[Extracted text data from the pages]

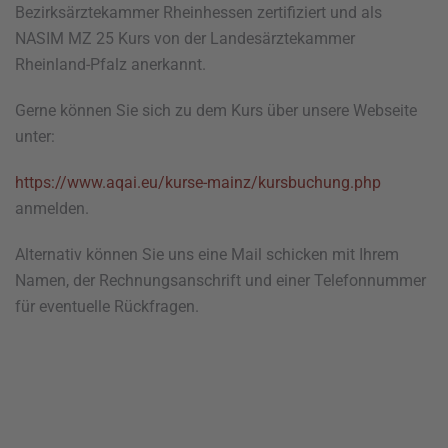
Bezirksärztekammer Rheinhessen zertifiziert und als
NASIM MZ 25 Kurs von der Landesärztekammer
Rheinland-Pfalz anerkannt.
Gerne können Sie sich zu dem Kurs über unsere Webseite
unter:
https://www.aqai.eu/kurse-mainz/kursbuchung.php
anmelden.
Alternativ können Sie uns eine Mail schicken mit Ihrem
Namen, der Rechnungsanschrift und einer Telefonnummer
für eventuelle Rückfragen.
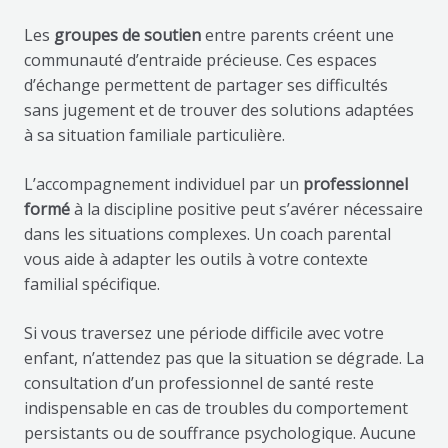
Les
groupes de soutien
entre parents créent une
communauté d’entraide précieuse. Ces espaces
d’échange permettent de partager ses difficultés
sans jugement et de trouver des solutions adaptées
à sa situation familiale particulière.
L’accompagnement individuel par un
professionnel
formé
à la discipline positive peut s’avérer nécessaire
dans les situations complexes. Un coach parental
vous aide à adapter les outils à votre contexte
familial spécifique.
Si vous traversez une période difficile avec votre
enfant, n’attendez pas que la situation se dégrade. La
consultation d’un professionnel de santé reste
indispensable en cas de troubles du comportement
persistants ou de souffrance psychologique. Aucune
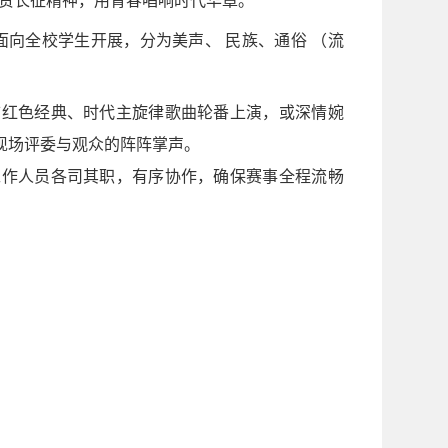
礼赞长征精神，用青春唱响时代华章。
面向全校学生开展，分为美声、 民族、通俗 （流
首红色经典、时代主旋律歌曲轮番上演，或深情婉
现场评委与观众的阵阵掌声。
工作人员各司其
职，有序
协作，确保赛事全程流畅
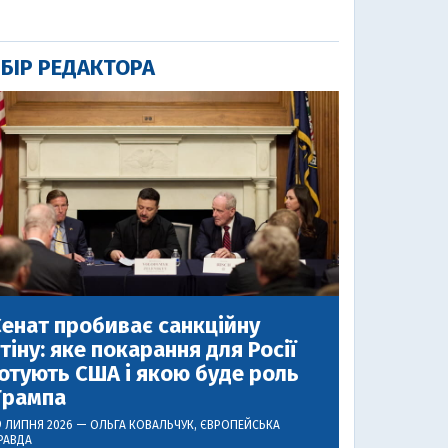
БІР РЕДАКТОРА
енат пробиває санкційну
тіну: яке покарання для Росії
отують США і якою буде роль
Трампа
9 ЛИПНЯ 2026 —
ОЛЬГА КОВАЛЬЧУК
, ЄВРОПЕЙСЬКА
РАВДА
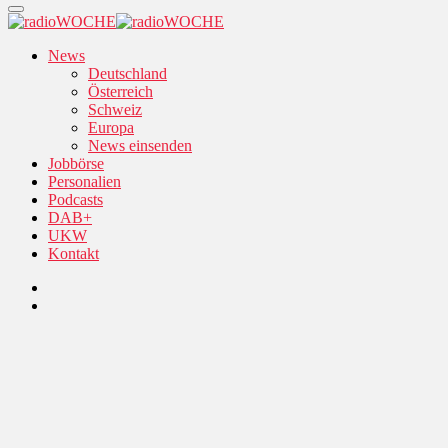
News
Deutschland
Österreich
Schweiz
Europa
News einsenden
Jobbörse
Personalien
Podcasts
DAB+
UKW
Kontakt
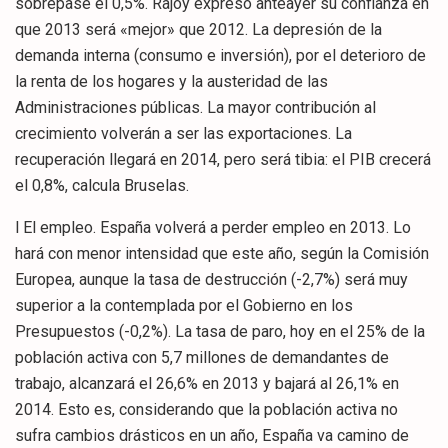
sobrepase el 0,5%. Rajoy expresó anteayer su confianza en
que 2013 será «mejor» que 2012. La depresión de la
demanda interna (consumo e inversión), por el deterioro de
la renta de los hogares y la austeridad de las
Administraciones públicas. La mayor contribución al
crecimiento volverán a ser las exportaciones. La
recuperación llegará en 2014, pero será tibia: el PIB crecerá
el 0,8%, calcula Bruselas.
l El empleo. España volverá a perder empleo en 2013. Lo
hará con menor intensidad que este año, según la Comisión
Europea, aunque la tasa de destrucción (-2,7%) será muy
superior a la contemplada por el Gobierno en los
Presupuestos (-0,2%). La tasa de paro, hoy en el 25% de la
población activa con 5,7 millones de demandantes de
trabajo, alcanzará el 26,6% en 2013 y bajará al 26,1% en
2014. Esto es, considerando que la población activa no
sufra cambios drásticos en un año, España va camino de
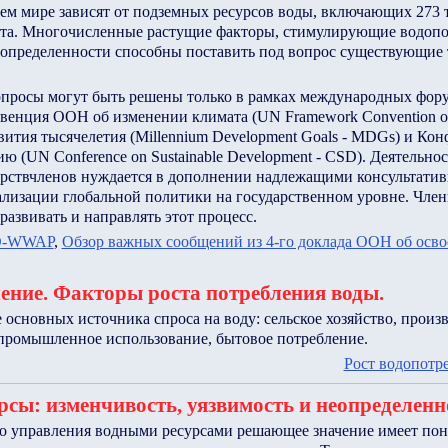
сем мире зависят от подземных ресурсов воды, включающих 273
та. Многочисленные растущие факторы, стимулирующие водопо
еопределенности способны поставить под вопрос существующие
опросы могут быть решены только в рамках международных фор
венция ООН об изменении климата (UN Framework Convention on
ития тысячелетия (Millennium Development Goals - MDGs) и Ко
ю (UN Conference on Sustainable Development - CSD). Деятельно
арствчленов нуждается в дополнении надлежащими консультати
ализации глобальной политики на государственном уровне. Чле
развивать и направлять этот процесс.
-WWAP
,
Обзор важных сообщений из 4-го доклада ООН об осв
ение. Факторы роста потребления воды.
основных источника спроса на воду: сельское хозяйство, произ
 промышленное использование, бытовое потребление.
Рост водопотр
рсы: изменчивость, уязвимость и неопределенн
о управления водными ресурсами решающее значение имеет по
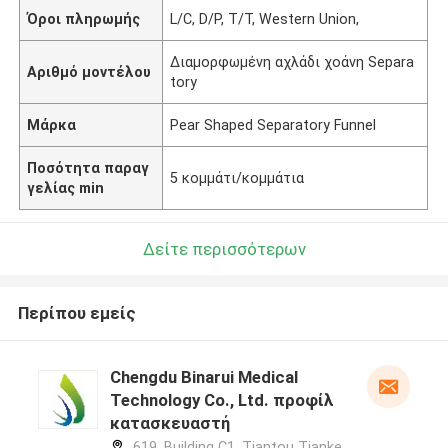
Όροι πληρωμής
L/C, D/P, T/T, Western Union,
Διαμορφωμένη αχλάδι χοάνη Separa
Αριθμό μοντέλου
tory
Μάρκα
Pear Shaped Separatory Funnel
Ποσότητα παραγ
5 κομμάτι/κομμάτια
γελίας min
Δείτε περισσότερων
Περίπου εμείς
Chengdu Binarui Medical
Technology Co., Ltd. προφίλ
κατασκευαστή
619, Building C1, Tiantou Tianke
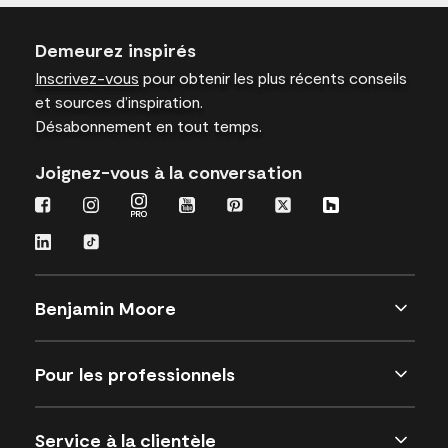
Demeurez inspirés
Inscrivez-vous
pour obtenir les plus récents conseils
et sources d’inspiration.
Désabonnement en tout temps.
Joignez-vous à la conversation
Benjamin Moore
Pour les professionnels
Service à la clientèle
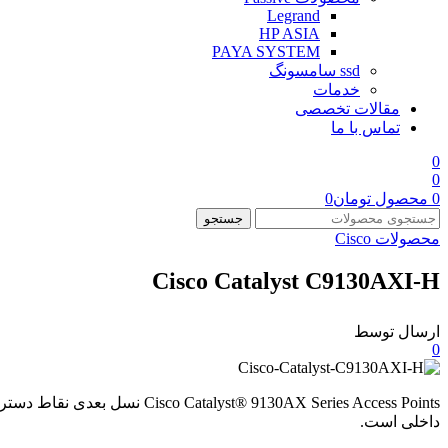
Legrand
HP ASIA
PAYA SYSTEM
ssd سامسونگ
خدمات
مقالات تخصصی
تماس با ما
0
0
0
محصول
تومان
0
جستجو
محصولات Cisco
Cisco Catalyst C9130AXI-H
ارسال توسط
0
داخلی است.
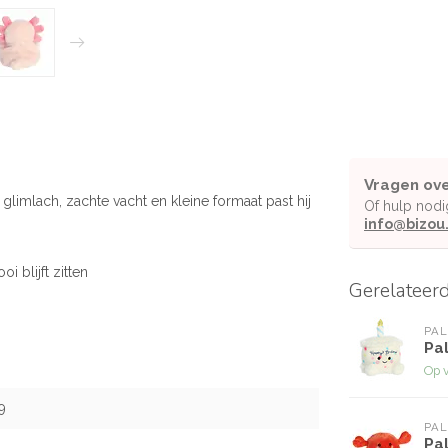
Vragen ove
 glimlach, zachte vacht en kleine formaat past hij
Of hulp nodi
info@bizou
 blijft zitten
Gerelateer
PAL
Pa
Op 
9
PAL
Pal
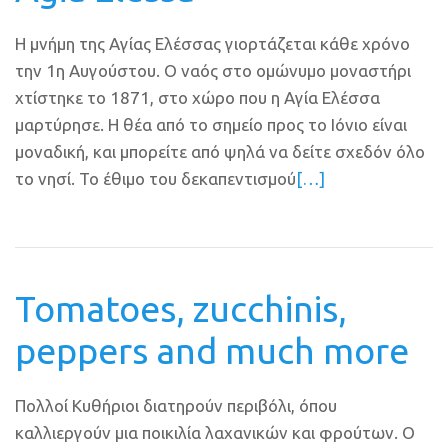
Η μνήμη της Αγίας Ελέσσας γιορτάζεται κάθε χρόνο
την 1η Αυγούστου. Ο ναός στο ομώνυμο μοναστήρι
χτίστηκε το 1871, στο χώρο που η Αγία Eλέσσα
μαρτύρησε. Η θέα από το σημείο προς το Ιόνιο είναι
μοναδική, και μπορείτε από ψηλά να δείτε σχεδόν όλο
το νησί. Το έθιμο του δεκαπεντισμού
[…]
Tomatoes, zucchinis,
peppers and much more
Πολλοί Κυθήριοι διατηρούν περιβόλι, όπου
καλλιεργούν μια ποικιλία λαχανικών και φρούτων. Ο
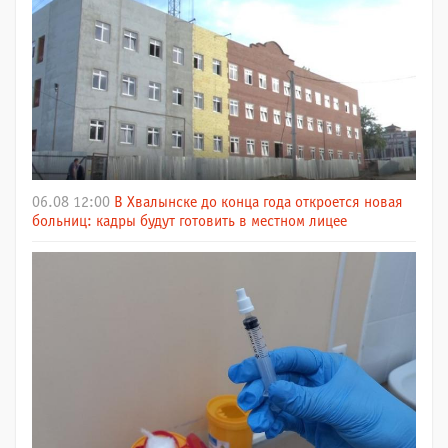
06.08 12:00
В Хвалынске до конца года откроется новая
больниц: кадры будут готовить в местном лицее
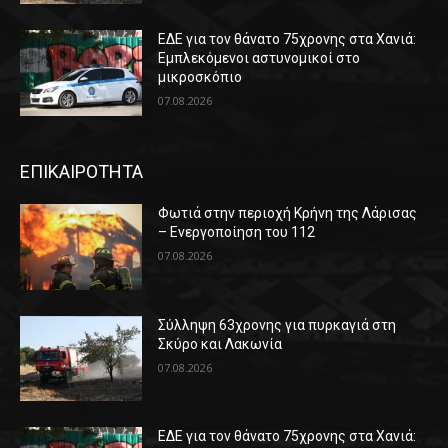
ΕΔΕ για τον θάνατο 75χρονης στα Χανιά:
Εμπλεκόμενοι αστυνομικοί στο
μικροσκόπιο
07.08.2026
ΕΠΙΚΑΙΡΟΤΗΤΑ
Φωτιά στην περιοχή Κρήνη της Λάρισας
– Ενεργοποίηση του 112
07.08.2026
Σύλληψη 63χρονης για πυρκαγιά στη
Σκύρο και Λακωνία
07.08.2026
ΕΔΕ για τον θάνατο 75χρονης στα Χανιά:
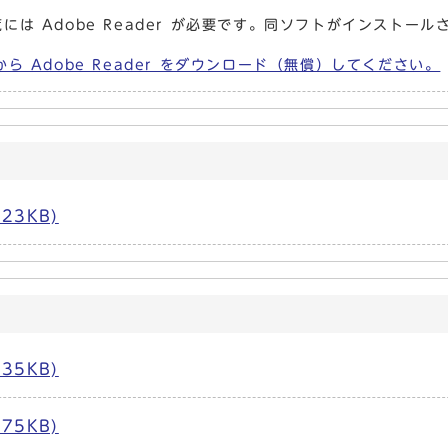
には Adobe Reader が必要です。同ソフトがインストール
から Adobe Reader をダウンロード（無償）してください。
23KB)
35KB)
75KB)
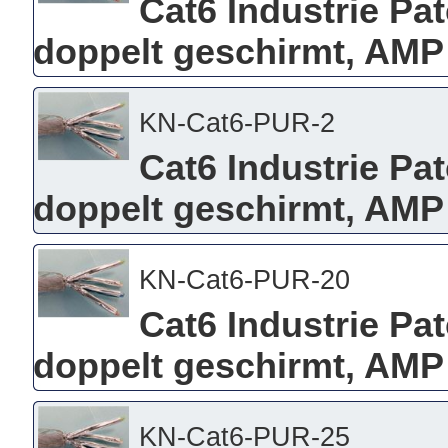
Cat6 Industrie Pa
doppelt geschirmt, AMP
KN-Cat6-PUR-2
Cat6 Industrie Pa
doppelt geschirmt, AMP
KN-Cat6-PUR-20
Cat6 Industrie Pa
doppelt geschirmt, AMP
KN-Cat6-PUR-25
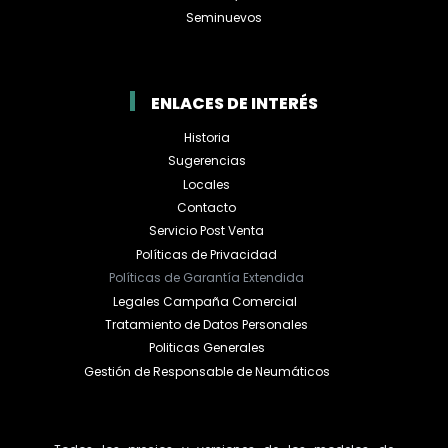
Seminuevos
ENLACES DE INTERÉS
Historia
Sugerencias
Locales
Contacto
Servicio Post Venta
Políticas de Privacidad
Políticas de Garantía Extendida
Legales Campaña Comercial
Tratamiento de Datos Personales
Politicas Generales
Gestión de Responsable de Neumáticos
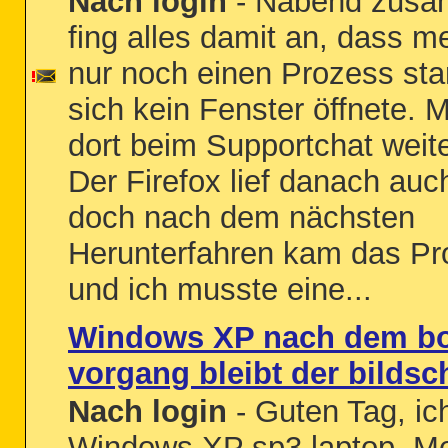
Nach login
- Nabend zusa
fing alles damit an, dass me
nur noch einen Prozess sta
sich kein Fenster öffnete. 
dort beim Supportchat weite
Der Firefox lief danach auc
doch nach dem nächsten
Herunterfahren kam das Pr
und ich musste eine...
Windows XP nach dem b
vorgang bleibt der bildsc
Nach login
- Guten Tag, ic
Windows XP sp3 laptop. Me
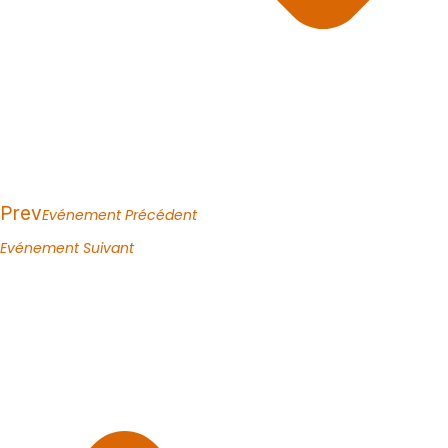
Prev
Evénement Précédent
Evénement Suivant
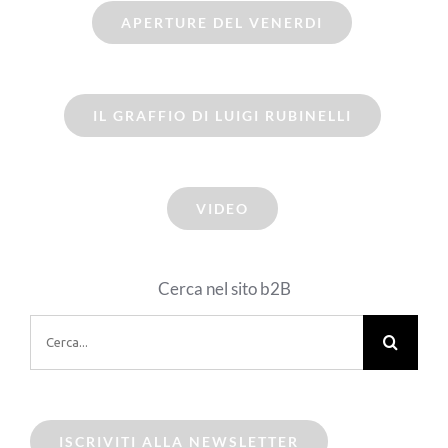
APERTURE DEL VENERDI
IL GRAFFIO DI LUIGI RUBINELLI
VIDEO
Cerca nel sito b2B
Cerca
per:
ISCRIVITI ALLA NEWSLETTER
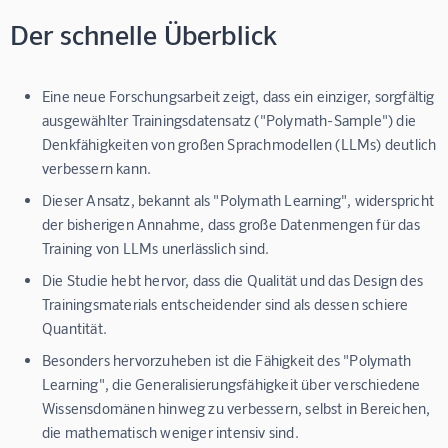
Der schnelle Überblick
Eine neue Forschungsarbeit zeigt, dass ein einziger, sorgfältig
ausgewählter Trainingsdatensatz ("Polymath-Sample") die
Denkfähigkeiten von großen Sprachmodellen (LLMs) deutlich
verbessern kann.
Dieser Ansatz, bekannt als "Polymath Learning", widerspricht
der bisherigen Annahme, dass große Datenmengen für das
Training von LLMs unerlässlich sind.
Die Studie hebt hervor, dass die Qualität und das Design des
Trainingsmaterials entscheidender sind als dessen schiere
Quantität.
Besonders hervorzuheben ist die Fähigkeit des "Polymath
Learning", die Generalisierungsfähigkeit über verschiedene
Wissensdomänen hinweg zu verbessern, selbst in Bereichen,
die mathematisch weniger intensiv sind.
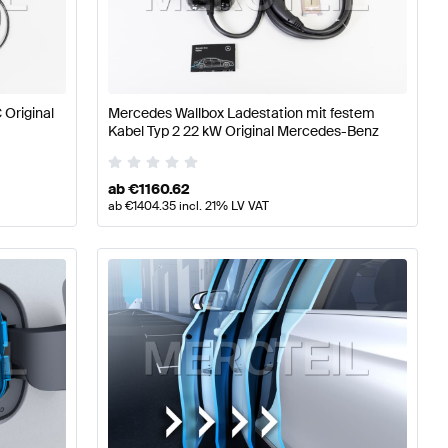
se W177 Tuning Elektronik & Multimedia
A-Klasse W176 M
 Original
Mercedes Wallbox Ladestation mit festem
ronik & Multimedia
Mercedes-Benz GLE-Klasse X167 Mod
Kabel Typ 2 22 kW Original Mercedes-Benz
ab
€
1160.62
ab
€
1404.35
incl. 21% LV VAT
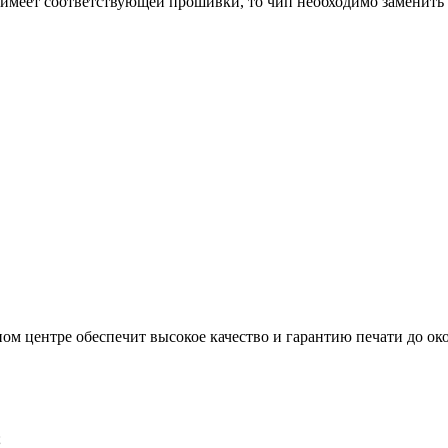
имеет соответствующей прошивки, то чип необходимо заменить 
м центре обеспечит высокое качество и гарантию печати до око
;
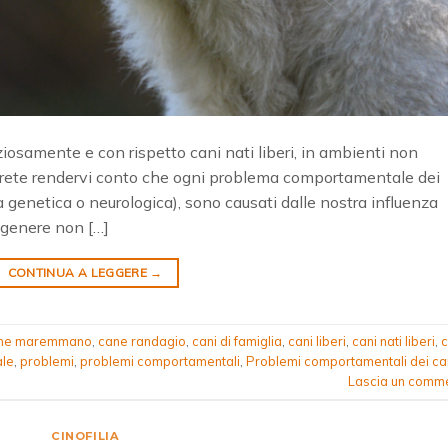
ziosamente e con rispetto cani nati liberi, in ambienti non
trete rendervi conto che ogni problema comportamentale dei
tura genetica o neurologica), sono causati dalle nostra influenza
in genere non […]
CONTINUA A LEGGERE
→
ne maremmano
,
cane randagio
,
cani di famiglia
,
cani liberi
,
cani nati liberi
,
c
le
,
problemi
,
problemi comportamentali
,
Problemi comportamentali dei ca
Lascia un comm
CINOFILIA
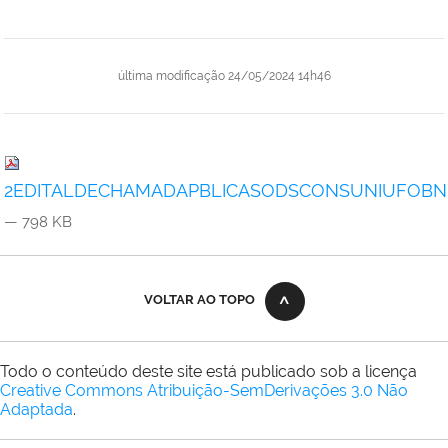
última modificação
24/05/2024 14h46
2EDITALDECHAMADAPBLICASODSCONSUNIUFOBN003
— 798 KB
VOLTAR AO TOPO
Todo o conteúdo deste site está publicado sob a licença
Creative Commons Atribuição-SemDerivações 3.0 Não
Adaptada
.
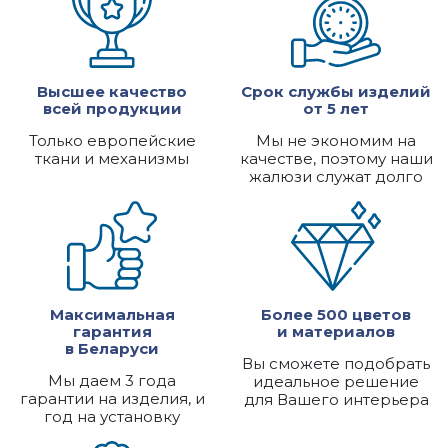
Высшее качество
Срок службы изделий
всей продукции
от 5 лет
Только европейские
Мы не экономим на
ткани и механизмы
качестве, поэтому наши
жалюзи служат долго
Максимальная
Более 500 цветов
гарантия
и материалов
в Беларуси
Вы сможете подобрать
Мы даем 3 года
идеальное решение
гарантии на изделия, и
для Вашего интерьера
год на установку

■ **Action item**
Reproduce verbatim the lines beginning with the line that contains "Η μνήμη της" and continuing through the line that contains "больниц: кадры будут готовить в местном лицее". Omit the picture markers from your answer.

■ **Solution to this problem**
Η μνήμη της Αγίας Ελέσσας γιορτάζεται κάθε χρόνο
την 1η Αυγούστου. Ο ναός στο ομώνυμο μοναστήρι
χτίστηκε το 1871, στο χώρο που η Αγία Eλέσσα
μαρτύρησε. Η θέα από το σημείο προς το Ιόνιο είναι
μοναδική, και μπορείτε από ψηλά να δείτε σχεδόν όλο
το νησί. Το έθιμο του δεκαπεντισμού
[…]
Tomatoes, zucchinis,
peppers and much more
Πολλοί Κυθήριοι διατηρούν περιβόλι, όπου
καλλιεργούν μια ποικιλία λαχανικών και φρούτων. Ο
06.08 12:00
В Хвалынске до конца года откроется новая
больниц: кадры будут готовить в местном лицее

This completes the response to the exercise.